マリエルの顔が見れず、手元の紅茶を見る。

どんな顔をしているのだろう。

何を思っているのだろう。


沈黙が続く、気まずい。

僕は意を決して顔を上げた。


「マリエル!!??」


彼女は泣いていた。


「ごめん!!!!!

嫌だった!!??」


身を乗り出し、マリエルにハンカチを渡す。


「ありがとうございます、エドワード様。」


受け取って涙を拭いてくれた。


「エドワード様は身分の差や私の気持ちなど、ごちゃごちゃと余計なことをお考えになっていたでしょう?
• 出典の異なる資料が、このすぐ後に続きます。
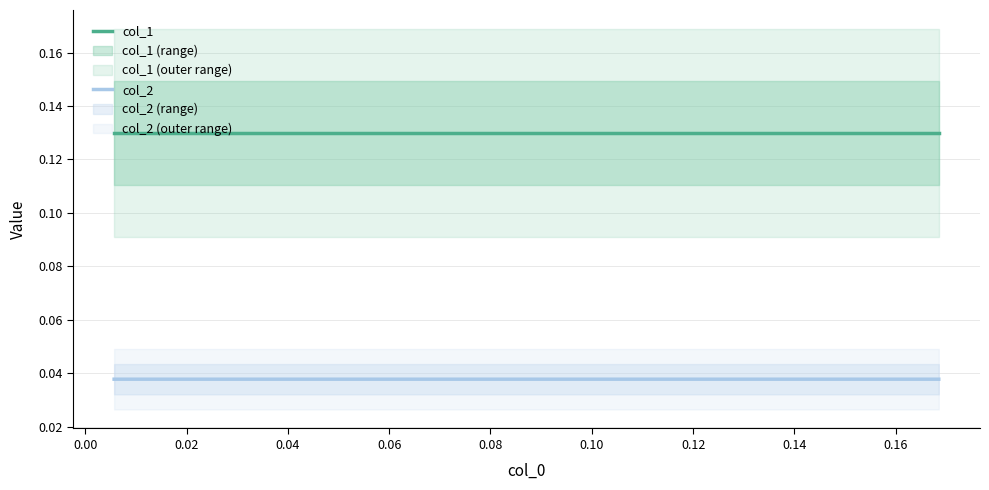

Is this an area chart (filled region under the line)?

No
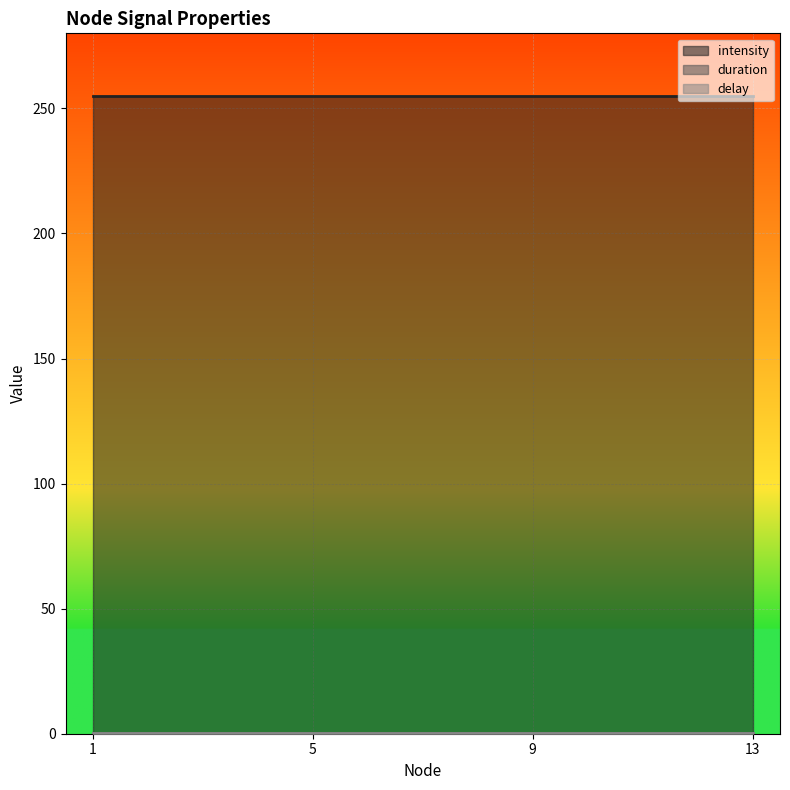

Read the intensity value at 5.

255.0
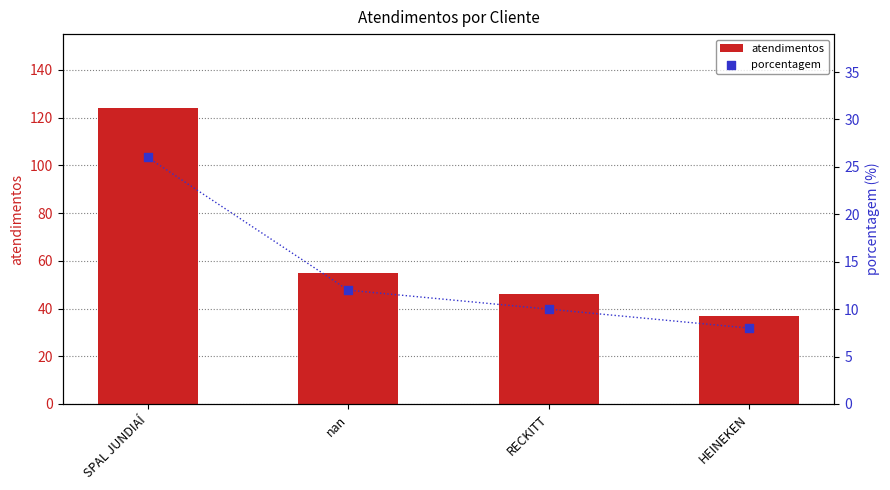

At how many categories does at least one series exceed 80?

1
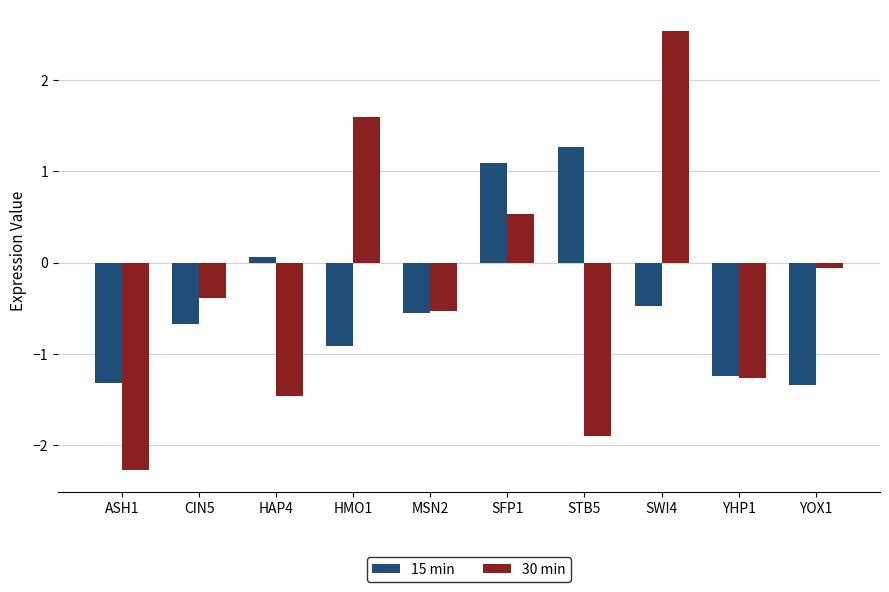

Rank the series at HAP4 from lowest to highest value.

30 min, 15 min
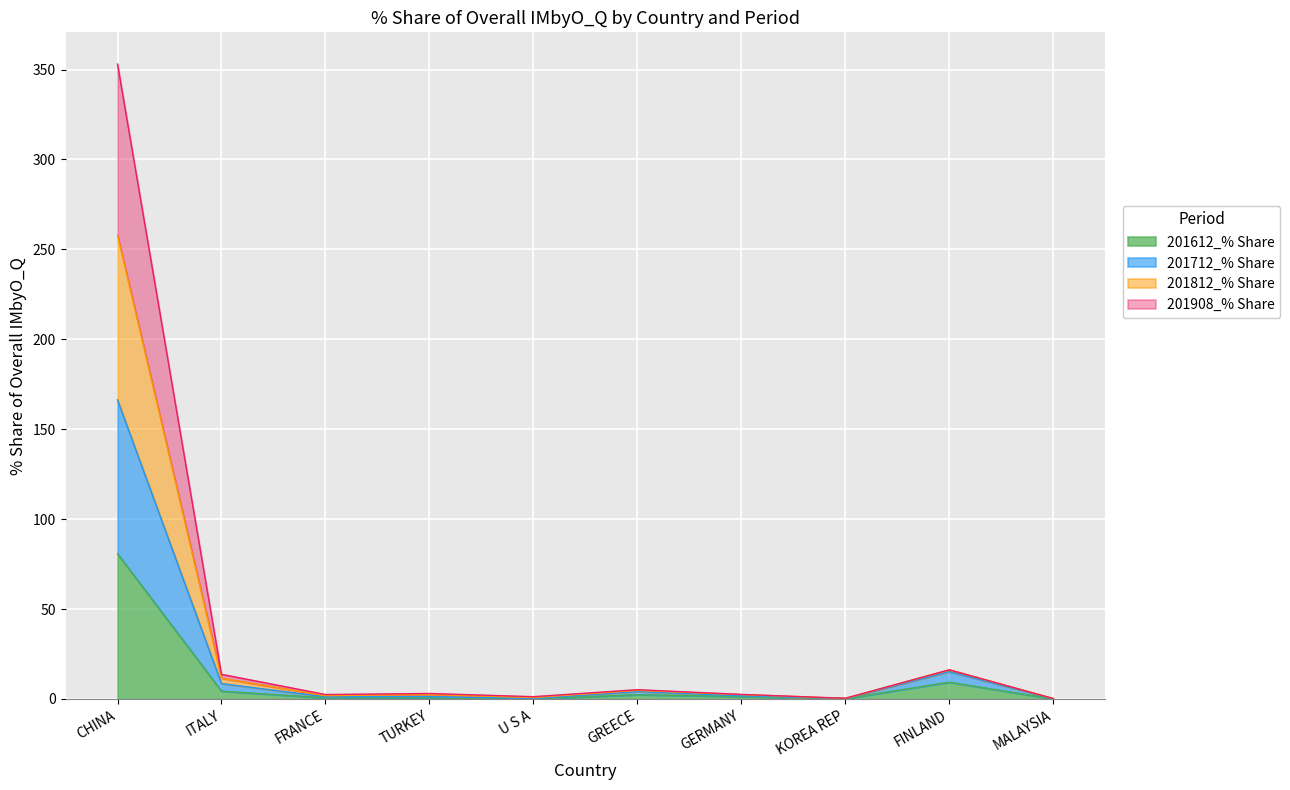

Which category has the highest value in the 201612_% Share series?

CHINA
一緒に居たいとは絶対に仰って下さらないと思っておりました。」


当たり!!!!!

さすがマリエル!!!!!


「エドワード様よりもお嬢様が大切ですが、良いのですか?」


「僕と一緒にアンを大切に思ってくれてるマリエルが好きだよ。」


「失礼なことばかり言いますよ?」


「僕のダメなところはどんどん指摘して、直していってほしい。」


「あと、、、。」


まだ何か言いかけているマリエルの口元に手を当て、言葉を遮る。

椅子から立ち上がり、座っているマリエルよりも低い目線になるように片膝をつく。


「そのままの君が好きだ。

ずっと一緒に居て欲しい。

僕と結婚して頂けますか?」


「、、、はい!」


返事を聞くとマリエルを抱きしめた。


「よくやった!!!!!エドワード!!!」


「お兄様!!!素敵です!!!」


「さすが私の息子だわ!!!」


テラスから一番近い部屋の窓から、両親とアンが飛び出した。


「エドワード様、マリエル!おめでとう!」


「幸せにして頂くのよ!」


壁の後ろ、二階の部屋の窓、庭の芝生の中から使用人たちも飛び出す。

オリバー、メイドたち、コックたち、屋敷の者が全員居た。


「、、、どこから見ていたの?」


「最初からだが?」


父の言葉にその場から逃げ出したいほど恥ずかしくなった。


「旦那様、、、奥様、、、エドワード様のお相手は私でもよろしいのでしょうか、、、。」


僕と結婚するということは、未来の伯爵夫人になるということ。

本来なら貴族の娘と結婚するのが普通だ。


「息子が選んだ人なら、望んだ人なら誰だって良いと思っていた。

それがマリエルのような素敵な女性だったんだ、こんなに嬉しいことはないよ。

知っての通り馬鹿な息子だ、たくさん迷惑を掛けることになると思う。

マリエル、息子のことをよろしく頼む。」


「貴女が私の娘になるなんて、どんなに嬉しいか!!!

マリエル、エドワードを選んでくれて本当にありがとう。

息子のことよろしくお願いしますね。」


マリエルの目からたくさんの涙がこぼれ落ちた。


「旦那様、奥様、ありがとうございます!!!!!」


屋敷中に拍手と、歓声が響き渡った。

マリエルは両親公認の僕の婚約者となった。